A rischio stipendi e accesso ai circuiti di credito
Non è difficile attendersi, tuttavia, che a pagare il prezzo delle sanzioni saranno innanzi tutto i cinquemila dipendenti della NIS, il cui posto di lavoro appare quanto mai a rischio. Il congelamento dei conti esteri societari potrà rendere difficoltoso il pagamento dei loro stipendi. E lo sfilamento da parte di molte aziende e banche private da qualsivoglia collaborazione con la NIS – nel timore di essere a loro volta trascinate nello medesimo vortice – potrebbe comportarne un’irreversibile crisi finanziaria.
A ruota, poi, il problema potrebbe riflettersi sui consumatori che si vedranno innanzitutto impossibilitati dal pagare la sosta alle stazioni tramite carte di credito internazionali come VISA, Mastercard e American Express che operano su un sistema statunitense – e che potranno dover far fronte al più che probabile aumento dei prezzi alla pompa e forse anche a un razionamento.
Nazionalizzare? Ma Gazprom non ci sta
Un’altra bella tegola per il presidente serbo, Aleksandar Vučić, che di tutto aveva bisogno fuorché di questo nuovo fronte di crisi, specie in un periodo in cui la sua popolarità è ai minimi storici e che le proteste che scuotono il paese da mesi lo hanno fortemente indebolito.
Un cul-de-sac dal quale è difficile uscire, a maggior ragione se si intende escludere a priori un’acquisizione o una almeno temporanea nazionalizzazione del colosso petrolifero serbo. Liberarsi dell’ingombrante partner russo appare, allo stato delle cose, la via maestra per una soluzione strutturale del problema. A patto, naturalmente, di disporre delle necessarie risorse economiche e, soprattutto, dell’indispensabile volontà politica.
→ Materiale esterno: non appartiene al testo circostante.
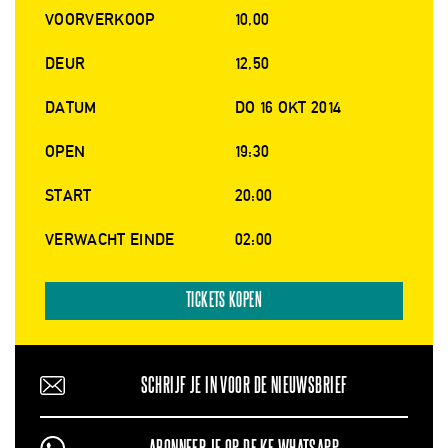
VOORVERKOOP
10,00
DEUR
12,50
DATUM
DO 16 OKT 2014
OPEN
19:30
START
20:00
VERWACHT EINDE
02:00
TICKETS KOPEN
SCHRIJF JE IN VOOR DE NIEUWSBRIEF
Condizioni, entrambe, che appaiono oggigiorno irrealizzabili, come confermato dallo stesso presidente serbo che ha definito l’ipotesi di nazionalizzazione come “l’ultima cosa che farei”. Salvo poi ammettere – seppur indirettamente – di non aver alcun margine di manovra in tal senso, poiché Gazprom non sarebbe disposta a ritirarsi volontariamente dal mercato e che, al contrario, sarebbe motivata a rimanere in una regione che considera di suo interesse.
La via stretta per una soluzione
Vista da questa prospettiva, dunque, sembra anche difficilmente percorribile la via croata, quella paventata dal ministro dell’Economia croato Ante Šušnjar che ha dichiarato la disponibilità del suo paese all’acquisizione di NIS. Un tentativo di proteggere la JANAF – per la quale NIS rappresenta un cliente pluridecennale, oltre che il 30% del suo mercato – e, con essa, gli interessi stessi della Croazia che partecipa la società energetica croata al 15%.
Saranno cruciali, dunque, le settimane prossime per capire come il governo serbo riuscirà a destreggiarsi in questa intricatissima matassa. Specie, se e quando si cominceranno a formare le file ai distributori e la pressione della gente inizierà a farsi insostenibile.